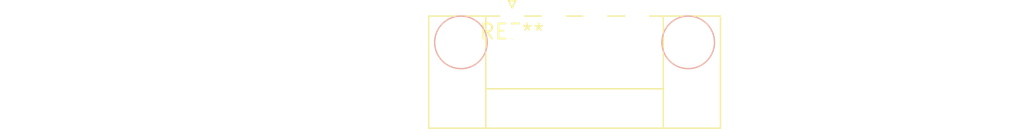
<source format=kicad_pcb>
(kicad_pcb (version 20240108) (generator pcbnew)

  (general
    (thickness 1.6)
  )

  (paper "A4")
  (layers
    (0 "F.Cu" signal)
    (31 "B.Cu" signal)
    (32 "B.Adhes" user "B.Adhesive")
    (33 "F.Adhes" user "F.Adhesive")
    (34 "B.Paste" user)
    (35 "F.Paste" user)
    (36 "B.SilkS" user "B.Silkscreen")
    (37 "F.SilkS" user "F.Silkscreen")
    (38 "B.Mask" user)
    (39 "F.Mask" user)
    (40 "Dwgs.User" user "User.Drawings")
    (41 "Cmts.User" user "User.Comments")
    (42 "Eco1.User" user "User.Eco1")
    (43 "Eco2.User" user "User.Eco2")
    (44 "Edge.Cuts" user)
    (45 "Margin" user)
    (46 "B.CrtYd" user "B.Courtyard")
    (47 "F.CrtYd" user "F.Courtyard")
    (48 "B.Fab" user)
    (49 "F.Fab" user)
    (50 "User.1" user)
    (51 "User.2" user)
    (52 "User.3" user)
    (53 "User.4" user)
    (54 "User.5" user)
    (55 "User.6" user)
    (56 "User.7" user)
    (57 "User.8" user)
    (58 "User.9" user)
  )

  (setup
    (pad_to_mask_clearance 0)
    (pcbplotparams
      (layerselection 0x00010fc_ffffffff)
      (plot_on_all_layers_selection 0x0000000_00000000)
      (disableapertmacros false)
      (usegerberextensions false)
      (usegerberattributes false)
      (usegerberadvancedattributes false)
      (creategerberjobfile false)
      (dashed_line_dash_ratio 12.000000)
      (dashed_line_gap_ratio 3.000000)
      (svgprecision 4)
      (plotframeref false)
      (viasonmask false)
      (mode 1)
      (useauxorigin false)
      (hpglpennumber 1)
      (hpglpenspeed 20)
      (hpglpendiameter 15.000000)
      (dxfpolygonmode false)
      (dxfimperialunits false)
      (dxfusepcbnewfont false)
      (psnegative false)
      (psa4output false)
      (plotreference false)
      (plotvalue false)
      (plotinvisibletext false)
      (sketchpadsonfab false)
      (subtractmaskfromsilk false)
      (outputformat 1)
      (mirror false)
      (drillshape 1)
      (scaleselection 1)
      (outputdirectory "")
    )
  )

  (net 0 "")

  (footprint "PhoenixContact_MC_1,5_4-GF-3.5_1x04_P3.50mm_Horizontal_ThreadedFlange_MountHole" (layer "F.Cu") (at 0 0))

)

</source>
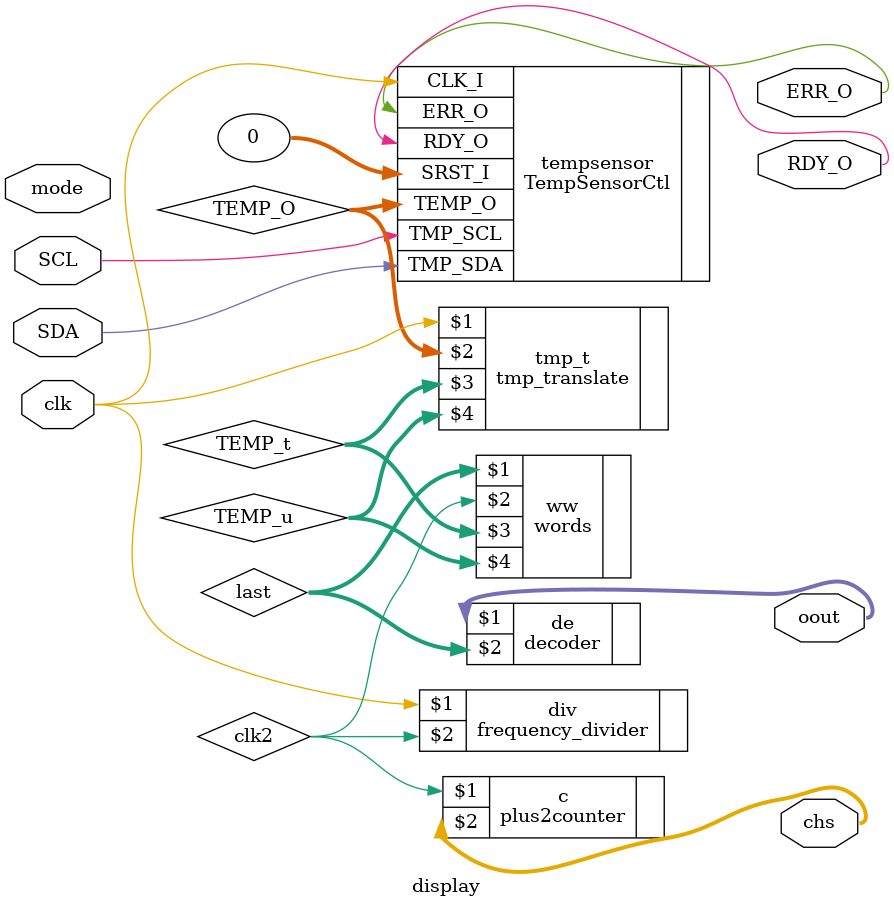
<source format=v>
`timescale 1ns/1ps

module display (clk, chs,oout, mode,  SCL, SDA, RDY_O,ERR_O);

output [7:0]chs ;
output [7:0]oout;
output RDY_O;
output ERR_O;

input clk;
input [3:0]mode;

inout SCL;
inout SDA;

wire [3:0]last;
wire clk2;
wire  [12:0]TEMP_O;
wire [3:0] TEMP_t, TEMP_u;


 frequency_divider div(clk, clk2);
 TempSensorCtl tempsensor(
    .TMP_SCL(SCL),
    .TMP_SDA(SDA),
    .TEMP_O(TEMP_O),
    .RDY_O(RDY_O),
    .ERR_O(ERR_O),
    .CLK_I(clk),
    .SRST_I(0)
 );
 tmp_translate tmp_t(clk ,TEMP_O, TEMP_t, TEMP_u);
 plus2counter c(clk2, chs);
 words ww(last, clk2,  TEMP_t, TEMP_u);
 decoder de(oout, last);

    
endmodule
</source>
☆ ☆ ☆ ☆ ☆ ☆ ☆
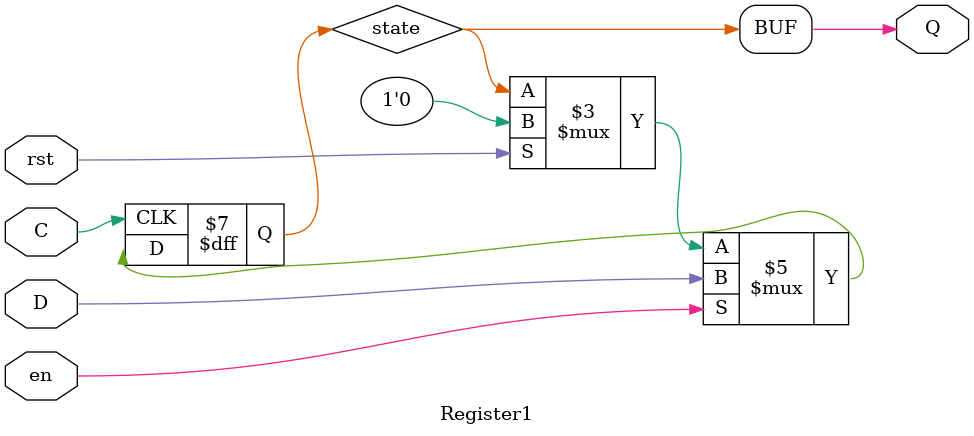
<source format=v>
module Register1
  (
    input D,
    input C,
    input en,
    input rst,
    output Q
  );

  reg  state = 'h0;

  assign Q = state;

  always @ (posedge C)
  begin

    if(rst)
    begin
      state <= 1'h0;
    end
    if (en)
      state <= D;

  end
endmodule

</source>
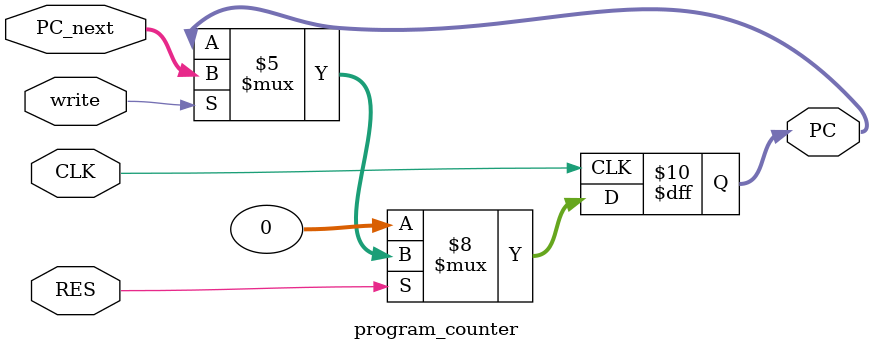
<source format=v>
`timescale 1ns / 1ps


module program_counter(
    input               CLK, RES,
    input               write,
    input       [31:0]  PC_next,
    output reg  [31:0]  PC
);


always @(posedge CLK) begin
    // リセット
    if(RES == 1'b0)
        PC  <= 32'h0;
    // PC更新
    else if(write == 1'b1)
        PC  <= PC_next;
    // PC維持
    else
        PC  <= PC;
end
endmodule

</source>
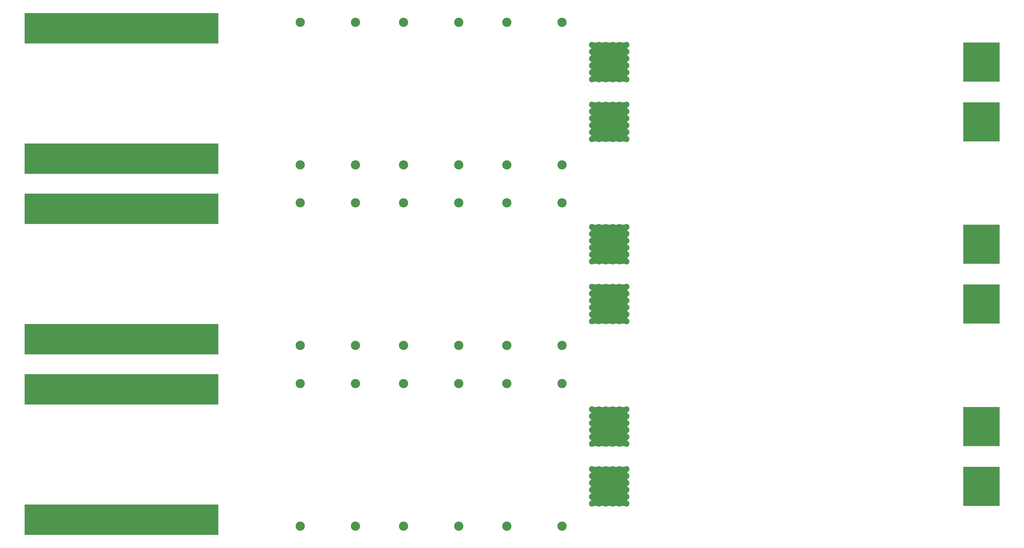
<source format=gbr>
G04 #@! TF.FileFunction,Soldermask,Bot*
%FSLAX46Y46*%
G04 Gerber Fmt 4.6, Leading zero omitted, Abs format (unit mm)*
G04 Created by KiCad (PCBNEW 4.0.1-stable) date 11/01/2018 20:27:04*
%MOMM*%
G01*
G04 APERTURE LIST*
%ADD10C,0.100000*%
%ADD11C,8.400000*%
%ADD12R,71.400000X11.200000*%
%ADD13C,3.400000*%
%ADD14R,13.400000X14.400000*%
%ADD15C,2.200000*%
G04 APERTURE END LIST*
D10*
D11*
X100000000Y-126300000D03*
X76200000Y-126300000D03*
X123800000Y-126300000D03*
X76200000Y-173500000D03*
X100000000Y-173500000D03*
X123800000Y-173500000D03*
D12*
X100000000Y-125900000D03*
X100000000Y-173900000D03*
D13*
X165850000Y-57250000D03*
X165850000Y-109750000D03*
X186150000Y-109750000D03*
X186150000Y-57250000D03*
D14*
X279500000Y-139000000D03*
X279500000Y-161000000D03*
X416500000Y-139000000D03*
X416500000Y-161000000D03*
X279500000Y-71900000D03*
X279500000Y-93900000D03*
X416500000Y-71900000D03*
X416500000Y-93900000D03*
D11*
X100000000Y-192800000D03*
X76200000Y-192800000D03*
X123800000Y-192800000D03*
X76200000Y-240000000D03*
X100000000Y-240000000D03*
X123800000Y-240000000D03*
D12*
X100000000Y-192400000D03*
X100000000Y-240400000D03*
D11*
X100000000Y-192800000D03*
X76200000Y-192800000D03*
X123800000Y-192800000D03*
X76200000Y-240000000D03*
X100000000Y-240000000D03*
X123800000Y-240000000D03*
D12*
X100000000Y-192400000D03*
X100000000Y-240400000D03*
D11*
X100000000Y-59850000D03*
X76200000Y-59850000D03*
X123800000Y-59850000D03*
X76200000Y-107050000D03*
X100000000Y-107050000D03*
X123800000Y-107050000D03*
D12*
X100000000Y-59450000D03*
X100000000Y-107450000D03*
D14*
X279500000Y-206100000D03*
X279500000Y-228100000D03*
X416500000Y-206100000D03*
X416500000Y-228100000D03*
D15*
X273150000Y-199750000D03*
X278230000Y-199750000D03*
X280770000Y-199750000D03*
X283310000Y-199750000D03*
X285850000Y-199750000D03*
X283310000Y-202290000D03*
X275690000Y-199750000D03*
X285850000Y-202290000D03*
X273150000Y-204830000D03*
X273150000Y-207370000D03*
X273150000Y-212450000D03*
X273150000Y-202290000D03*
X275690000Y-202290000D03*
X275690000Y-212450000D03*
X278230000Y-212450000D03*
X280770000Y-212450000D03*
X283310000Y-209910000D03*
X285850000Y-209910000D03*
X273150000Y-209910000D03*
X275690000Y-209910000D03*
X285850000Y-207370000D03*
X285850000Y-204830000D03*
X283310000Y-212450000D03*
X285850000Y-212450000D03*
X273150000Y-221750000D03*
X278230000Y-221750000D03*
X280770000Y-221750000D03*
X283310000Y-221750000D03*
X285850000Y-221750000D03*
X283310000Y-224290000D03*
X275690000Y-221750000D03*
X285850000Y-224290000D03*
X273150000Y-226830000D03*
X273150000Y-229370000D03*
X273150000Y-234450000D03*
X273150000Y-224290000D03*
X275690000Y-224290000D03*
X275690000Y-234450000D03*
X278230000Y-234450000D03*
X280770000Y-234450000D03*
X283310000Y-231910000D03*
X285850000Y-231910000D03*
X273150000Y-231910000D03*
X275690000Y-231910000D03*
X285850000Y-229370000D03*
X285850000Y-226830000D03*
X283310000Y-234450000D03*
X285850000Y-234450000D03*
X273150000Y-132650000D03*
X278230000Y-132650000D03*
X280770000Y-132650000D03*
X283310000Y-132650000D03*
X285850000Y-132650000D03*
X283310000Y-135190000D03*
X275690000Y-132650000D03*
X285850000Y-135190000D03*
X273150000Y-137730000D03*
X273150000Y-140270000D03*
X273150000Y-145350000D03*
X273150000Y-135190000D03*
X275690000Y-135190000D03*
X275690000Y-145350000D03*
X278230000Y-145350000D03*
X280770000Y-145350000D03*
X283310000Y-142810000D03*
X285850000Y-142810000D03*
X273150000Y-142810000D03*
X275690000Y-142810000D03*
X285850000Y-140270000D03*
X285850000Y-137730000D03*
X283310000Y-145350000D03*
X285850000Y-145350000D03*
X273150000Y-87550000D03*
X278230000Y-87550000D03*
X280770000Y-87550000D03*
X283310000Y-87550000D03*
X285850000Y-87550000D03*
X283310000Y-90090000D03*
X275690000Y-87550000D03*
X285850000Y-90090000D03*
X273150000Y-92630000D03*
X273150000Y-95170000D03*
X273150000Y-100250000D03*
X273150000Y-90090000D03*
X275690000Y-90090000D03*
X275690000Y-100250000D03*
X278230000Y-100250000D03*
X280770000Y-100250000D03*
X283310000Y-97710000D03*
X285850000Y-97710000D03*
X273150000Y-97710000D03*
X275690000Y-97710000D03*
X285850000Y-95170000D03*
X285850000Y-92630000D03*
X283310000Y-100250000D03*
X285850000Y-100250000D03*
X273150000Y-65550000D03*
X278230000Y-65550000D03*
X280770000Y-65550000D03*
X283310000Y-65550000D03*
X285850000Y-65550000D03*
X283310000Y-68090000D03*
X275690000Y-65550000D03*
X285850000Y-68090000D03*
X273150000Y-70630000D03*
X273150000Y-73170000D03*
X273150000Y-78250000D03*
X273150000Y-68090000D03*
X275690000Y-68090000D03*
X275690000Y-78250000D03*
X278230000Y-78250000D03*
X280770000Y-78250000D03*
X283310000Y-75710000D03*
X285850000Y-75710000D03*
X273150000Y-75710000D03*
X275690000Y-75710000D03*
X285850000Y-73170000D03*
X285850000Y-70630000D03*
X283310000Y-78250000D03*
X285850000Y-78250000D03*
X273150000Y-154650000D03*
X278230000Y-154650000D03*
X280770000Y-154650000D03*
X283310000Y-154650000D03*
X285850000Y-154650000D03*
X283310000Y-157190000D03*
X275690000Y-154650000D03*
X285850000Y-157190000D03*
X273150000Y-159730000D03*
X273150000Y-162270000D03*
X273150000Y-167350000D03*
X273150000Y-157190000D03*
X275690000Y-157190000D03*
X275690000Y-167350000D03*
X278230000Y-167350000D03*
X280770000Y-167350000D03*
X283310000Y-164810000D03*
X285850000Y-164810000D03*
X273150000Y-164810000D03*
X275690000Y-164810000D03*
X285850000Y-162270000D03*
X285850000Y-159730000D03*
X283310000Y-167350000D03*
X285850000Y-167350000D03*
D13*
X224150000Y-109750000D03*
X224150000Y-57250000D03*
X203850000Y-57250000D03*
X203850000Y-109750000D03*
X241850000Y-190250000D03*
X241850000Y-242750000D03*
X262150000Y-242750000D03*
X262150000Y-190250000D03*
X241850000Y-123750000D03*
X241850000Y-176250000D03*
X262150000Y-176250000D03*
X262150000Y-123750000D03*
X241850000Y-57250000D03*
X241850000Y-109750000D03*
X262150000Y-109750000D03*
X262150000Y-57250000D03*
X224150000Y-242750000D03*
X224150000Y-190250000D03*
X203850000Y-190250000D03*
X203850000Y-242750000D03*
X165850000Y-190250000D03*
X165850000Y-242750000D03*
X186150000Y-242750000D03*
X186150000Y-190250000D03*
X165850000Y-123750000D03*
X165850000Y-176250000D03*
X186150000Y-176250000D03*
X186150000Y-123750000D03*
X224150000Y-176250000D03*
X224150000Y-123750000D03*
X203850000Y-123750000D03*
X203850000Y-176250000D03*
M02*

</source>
☆ ☆ ☆ ☆ ☆ ☆ ☆
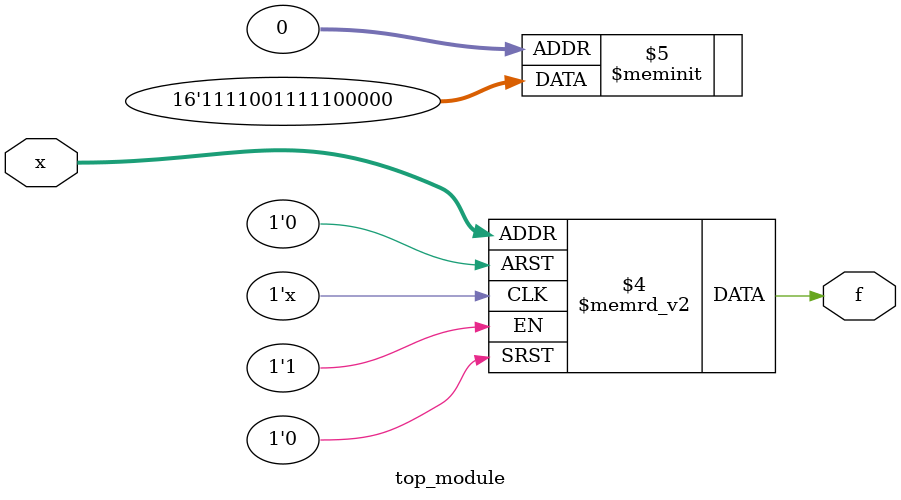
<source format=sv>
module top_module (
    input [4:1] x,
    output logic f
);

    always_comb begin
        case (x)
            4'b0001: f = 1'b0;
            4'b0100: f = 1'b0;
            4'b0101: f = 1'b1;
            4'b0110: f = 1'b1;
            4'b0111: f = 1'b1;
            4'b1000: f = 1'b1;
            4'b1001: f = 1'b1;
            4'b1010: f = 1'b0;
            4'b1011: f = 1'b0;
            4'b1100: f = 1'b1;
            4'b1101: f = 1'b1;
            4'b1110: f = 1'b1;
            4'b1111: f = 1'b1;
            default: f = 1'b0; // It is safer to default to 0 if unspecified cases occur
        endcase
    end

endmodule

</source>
☆ ☆ ☆ ☆ ☆ ☆ ☆
Whenever a line in the material above holds the string "LIST", copy that line in full.

G04 APERTURE LIST*
G04 APERTURE END LIST*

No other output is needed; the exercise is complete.